The Fed Model asserts that earnings yields and Treasury yields have a 1-to-1 relationship, that stocks are undervalued anytime the earnings yield on the S&P 500 is higher than the 10-year Treasury yield, and that the gap between earnings yields and interest rates is the prime determinant of subsequent market returns.

It speaks volumes about the shallow analysis on Wall Street these days that all of these beliefs can be dispelled in a single chart.

Earnings vs Treasury Yield 21 05 2007

There is, in fact, no stable relationship between earnings yields and interest rates.

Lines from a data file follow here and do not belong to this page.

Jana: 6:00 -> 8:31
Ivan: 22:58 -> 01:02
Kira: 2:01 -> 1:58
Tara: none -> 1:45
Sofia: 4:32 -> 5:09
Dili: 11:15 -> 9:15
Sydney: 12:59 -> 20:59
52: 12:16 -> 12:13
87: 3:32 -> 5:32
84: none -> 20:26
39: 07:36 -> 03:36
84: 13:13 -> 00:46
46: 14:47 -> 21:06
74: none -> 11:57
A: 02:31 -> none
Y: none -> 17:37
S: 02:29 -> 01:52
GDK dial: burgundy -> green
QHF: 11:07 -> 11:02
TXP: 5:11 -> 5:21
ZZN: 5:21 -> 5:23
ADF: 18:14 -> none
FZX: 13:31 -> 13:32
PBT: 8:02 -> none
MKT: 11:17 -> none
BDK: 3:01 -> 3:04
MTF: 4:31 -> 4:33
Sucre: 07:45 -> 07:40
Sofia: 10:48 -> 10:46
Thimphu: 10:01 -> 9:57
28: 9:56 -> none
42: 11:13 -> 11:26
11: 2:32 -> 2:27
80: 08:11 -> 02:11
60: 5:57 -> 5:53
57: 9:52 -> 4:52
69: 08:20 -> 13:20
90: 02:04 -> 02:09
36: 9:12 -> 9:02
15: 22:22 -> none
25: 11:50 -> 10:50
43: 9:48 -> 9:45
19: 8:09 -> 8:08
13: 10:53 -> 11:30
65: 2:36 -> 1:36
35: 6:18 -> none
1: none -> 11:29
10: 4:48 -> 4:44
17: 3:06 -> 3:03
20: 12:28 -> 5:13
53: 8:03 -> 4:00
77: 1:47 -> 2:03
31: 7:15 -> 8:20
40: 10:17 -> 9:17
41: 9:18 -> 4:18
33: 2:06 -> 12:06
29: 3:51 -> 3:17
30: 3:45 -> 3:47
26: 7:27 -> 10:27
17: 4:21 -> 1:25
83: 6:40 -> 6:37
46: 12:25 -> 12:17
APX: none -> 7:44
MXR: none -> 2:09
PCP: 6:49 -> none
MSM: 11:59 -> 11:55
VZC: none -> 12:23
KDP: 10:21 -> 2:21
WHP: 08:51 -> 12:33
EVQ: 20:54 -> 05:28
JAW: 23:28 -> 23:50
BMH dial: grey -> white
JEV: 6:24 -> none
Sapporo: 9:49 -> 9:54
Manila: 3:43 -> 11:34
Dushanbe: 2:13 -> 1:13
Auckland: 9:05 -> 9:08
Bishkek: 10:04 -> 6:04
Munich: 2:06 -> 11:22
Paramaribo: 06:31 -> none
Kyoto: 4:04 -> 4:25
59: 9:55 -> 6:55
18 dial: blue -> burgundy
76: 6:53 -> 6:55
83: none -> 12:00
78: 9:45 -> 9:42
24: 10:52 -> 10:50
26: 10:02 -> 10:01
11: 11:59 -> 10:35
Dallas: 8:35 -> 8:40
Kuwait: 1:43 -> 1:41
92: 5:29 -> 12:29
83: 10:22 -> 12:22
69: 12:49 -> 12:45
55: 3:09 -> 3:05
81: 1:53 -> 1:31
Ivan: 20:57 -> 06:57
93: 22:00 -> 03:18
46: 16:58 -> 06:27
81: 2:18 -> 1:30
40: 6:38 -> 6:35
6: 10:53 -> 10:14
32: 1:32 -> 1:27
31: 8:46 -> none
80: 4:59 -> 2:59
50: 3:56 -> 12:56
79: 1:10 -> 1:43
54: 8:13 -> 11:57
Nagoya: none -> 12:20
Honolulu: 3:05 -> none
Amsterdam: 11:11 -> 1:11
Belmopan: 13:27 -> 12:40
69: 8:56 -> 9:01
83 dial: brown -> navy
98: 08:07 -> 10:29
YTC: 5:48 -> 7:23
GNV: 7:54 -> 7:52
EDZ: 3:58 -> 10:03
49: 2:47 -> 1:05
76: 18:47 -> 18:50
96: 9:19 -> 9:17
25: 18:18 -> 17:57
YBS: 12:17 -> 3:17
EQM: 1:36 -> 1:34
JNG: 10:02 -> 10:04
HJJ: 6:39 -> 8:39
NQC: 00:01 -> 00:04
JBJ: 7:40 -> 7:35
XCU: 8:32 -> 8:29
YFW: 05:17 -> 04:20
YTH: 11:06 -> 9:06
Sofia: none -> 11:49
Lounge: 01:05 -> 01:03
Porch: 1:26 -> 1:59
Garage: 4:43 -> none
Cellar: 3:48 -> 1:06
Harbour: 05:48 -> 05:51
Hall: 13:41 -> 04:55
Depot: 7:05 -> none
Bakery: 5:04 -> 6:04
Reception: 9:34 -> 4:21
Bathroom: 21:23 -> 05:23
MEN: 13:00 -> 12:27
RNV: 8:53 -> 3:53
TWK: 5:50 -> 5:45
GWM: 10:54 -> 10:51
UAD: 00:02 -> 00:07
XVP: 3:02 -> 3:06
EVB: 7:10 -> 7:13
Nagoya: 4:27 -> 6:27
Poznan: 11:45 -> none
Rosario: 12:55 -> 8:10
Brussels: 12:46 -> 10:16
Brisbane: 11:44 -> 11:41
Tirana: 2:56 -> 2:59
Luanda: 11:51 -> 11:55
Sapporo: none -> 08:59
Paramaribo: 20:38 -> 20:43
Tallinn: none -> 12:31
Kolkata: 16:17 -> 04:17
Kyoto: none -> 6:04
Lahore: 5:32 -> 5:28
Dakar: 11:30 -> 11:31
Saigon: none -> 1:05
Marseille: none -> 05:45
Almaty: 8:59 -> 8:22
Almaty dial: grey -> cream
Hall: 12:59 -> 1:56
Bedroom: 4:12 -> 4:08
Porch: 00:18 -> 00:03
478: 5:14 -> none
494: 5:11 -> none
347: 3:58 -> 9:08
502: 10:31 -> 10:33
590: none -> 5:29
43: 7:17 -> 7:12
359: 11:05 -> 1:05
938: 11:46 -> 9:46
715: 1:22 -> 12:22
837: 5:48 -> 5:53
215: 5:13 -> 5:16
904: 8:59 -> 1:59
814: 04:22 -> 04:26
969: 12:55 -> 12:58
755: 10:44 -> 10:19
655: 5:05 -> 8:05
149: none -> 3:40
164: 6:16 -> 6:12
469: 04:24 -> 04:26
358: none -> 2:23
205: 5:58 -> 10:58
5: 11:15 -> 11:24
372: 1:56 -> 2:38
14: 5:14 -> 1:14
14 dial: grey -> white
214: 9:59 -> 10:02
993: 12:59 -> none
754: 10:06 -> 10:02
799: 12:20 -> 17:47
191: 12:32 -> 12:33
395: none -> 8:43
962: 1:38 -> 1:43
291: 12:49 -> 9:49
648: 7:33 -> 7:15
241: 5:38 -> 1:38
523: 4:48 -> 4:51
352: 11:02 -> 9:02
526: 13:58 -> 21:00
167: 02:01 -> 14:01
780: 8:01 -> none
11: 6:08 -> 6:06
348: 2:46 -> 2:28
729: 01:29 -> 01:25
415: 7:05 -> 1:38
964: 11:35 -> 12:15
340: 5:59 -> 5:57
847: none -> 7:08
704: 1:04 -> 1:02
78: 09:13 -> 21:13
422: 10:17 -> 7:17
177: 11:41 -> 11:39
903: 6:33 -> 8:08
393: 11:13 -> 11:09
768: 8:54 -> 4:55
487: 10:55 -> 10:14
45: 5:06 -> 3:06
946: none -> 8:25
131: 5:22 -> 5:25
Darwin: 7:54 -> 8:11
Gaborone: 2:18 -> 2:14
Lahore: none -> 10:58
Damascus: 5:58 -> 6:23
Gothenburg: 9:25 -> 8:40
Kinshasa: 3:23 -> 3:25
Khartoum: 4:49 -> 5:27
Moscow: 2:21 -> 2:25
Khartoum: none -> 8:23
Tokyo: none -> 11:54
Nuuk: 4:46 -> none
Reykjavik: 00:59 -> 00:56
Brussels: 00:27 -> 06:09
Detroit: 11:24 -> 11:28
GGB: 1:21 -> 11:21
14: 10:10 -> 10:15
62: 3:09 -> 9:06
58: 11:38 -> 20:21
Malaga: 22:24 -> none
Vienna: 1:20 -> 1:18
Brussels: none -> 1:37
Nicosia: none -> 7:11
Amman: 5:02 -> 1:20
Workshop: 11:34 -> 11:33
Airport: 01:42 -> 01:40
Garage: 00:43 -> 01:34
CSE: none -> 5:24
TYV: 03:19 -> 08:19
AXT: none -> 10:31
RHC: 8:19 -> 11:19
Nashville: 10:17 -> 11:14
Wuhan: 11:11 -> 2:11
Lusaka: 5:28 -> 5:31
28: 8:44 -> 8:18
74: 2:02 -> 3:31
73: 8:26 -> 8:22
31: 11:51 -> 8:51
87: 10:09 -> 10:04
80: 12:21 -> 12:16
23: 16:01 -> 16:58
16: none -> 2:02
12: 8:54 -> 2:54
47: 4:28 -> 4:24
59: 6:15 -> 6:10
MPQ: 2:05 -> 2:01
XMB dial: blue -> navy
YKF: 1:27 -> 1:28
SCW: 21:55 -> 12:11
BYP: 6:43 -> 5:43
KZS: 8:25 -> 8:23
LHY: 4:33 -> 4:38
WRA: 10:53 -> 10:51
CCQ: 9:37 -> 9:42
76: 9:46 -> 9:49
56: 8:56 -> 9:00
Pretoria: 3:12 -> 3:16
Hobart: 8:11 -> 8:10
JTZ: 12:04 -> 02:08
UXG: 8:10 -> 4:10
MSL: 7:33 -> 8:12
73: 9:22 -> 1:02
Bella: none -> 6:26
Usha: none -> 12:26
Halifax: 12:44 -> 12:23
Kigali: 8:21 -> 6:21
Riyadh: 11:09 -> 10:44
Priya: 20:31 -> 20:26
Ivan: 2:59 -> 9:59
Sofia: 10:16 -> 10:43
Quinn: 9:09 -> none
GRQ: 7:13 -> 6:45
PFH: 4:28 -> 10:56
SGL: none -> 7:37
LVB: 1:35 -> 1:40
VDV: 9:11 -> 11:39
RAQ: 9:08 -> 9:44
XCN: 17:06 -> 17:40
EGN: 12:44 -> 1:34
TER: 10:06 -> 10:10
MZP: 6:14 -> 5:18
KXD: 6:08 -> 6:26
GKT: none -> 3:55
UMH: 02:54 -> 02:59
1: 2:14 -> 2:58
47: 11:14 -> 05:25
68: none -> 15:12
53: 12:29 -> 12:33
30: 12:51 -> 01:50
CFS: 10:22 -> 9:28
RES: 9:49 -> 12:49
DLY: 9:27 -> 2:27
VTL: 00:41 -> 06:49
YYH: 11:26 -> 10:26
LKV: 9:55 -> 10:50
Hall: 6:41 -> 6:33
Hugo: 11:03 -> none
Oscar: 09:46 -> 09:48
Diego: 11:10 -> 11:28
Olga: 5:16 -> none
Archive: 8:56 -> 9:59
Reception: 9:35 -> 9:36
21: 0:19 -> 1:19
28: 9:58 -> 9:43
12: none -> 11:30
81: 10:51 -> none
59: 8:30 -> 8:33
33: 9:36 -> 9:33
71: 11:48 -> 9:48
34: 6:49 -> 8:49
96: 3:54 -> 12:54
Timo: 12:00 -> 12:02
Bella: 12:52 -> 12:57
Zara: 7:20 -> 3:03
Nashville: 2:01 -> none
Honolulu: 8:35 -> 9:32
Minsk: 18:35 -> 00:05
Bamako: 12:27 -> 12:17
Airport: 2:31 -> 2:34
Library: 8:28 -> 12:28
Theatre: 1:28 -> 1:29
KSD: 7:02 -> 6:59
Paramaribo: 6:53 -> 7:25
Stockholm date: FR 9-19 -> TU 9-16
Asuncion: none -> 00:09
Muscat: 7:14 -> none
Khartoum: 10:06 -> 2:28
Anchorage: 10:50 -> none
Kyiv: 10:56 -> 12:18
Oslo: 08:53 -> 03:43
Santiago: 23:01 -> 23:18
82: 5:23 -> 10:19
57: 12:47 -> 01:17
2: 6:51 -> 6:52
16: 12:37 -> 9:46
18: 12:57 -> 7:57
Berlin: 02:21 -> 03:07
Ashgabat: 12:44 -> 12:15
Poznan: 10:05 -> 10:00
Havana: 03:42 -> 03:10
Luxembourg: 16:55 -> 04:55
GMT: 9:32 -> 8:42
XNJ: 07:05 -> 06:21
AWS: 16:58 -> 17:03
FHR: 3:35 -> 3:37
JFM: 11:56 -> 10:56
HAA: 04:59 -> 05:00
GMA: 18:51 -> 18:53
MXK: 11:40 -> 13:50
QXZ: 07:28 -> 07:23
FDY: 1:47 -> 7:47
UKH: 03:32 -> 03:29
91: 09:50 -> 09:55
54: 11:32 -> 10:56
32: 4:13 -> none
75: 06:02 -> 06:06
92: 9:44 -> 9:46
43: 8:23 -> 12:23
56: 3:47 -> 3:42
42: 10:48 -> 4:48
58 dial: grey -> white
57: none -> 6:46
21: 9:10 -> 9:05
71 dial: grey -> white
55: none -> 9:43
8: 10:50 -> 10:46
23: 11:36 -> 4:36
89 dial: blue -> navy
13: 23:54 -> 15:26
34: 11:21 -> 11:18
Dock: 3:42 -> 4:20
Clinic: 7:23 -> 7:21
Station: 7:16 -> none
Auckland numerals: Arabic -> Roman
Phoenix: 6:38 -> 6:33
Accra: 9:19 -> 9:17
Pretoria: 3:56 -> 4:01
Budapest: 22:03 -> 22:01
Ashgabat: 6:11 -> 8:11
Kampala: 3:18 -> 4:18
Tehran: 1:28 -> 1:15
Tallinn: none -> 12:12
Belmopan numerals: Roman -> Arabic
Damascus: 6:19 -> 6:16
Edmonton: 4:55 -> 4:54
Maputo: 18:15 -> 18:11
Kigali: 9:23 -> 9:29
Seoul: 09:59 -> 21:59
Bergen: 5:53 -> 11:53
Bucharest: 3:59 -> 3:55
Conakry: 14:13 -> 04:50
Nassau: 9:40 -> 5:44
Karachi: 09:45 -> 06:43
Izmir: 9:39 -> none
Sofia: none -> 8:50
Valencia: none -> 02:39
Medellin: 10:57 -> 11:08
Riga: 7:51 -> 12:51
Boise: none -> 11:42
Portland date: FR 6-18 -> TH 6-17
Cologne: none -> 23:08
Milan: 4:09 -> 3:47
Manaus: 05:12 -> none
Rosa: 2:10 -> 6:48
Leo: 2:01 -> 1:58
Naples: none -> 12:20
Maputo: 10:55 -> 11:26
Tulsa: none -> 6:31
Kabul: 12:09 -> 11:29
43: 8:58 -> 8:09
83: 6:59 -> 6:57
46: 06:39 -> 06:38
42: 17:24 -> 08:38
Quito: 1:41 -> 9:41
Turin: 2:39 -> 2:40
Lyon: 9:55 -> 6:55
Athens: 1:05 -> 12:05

The relationship is actually negative in data since 1929, is marginally positive (but statistically insignificant) in data since 1950, and is only strongly positive in data from 1980 through 2000 as a statistical artifact of the disinflationary period from 1980 to 2000...

Yes, there are a few instances where a positive or negative "spike" in the Fed Model was followed by favorable or unfavorable stock market returns, but all of those instances (and more) would have been captured by a simple rule: buy stocks when earnings yields are high and interest rates suddenly decline; sell stocks when earnings yields are low and interest rates suddenly advance.

In fact, I discovered a few years ago that the main usefulness of the Fed Model is to identify risks in the bond market -- specifically, when stock yields are low but the Fed Model gives a "buy signal" anyway, it is evidence that bond yields are unusually depressed. That signal is typically followed by poor bond market performance (with no reliable implication for stocks).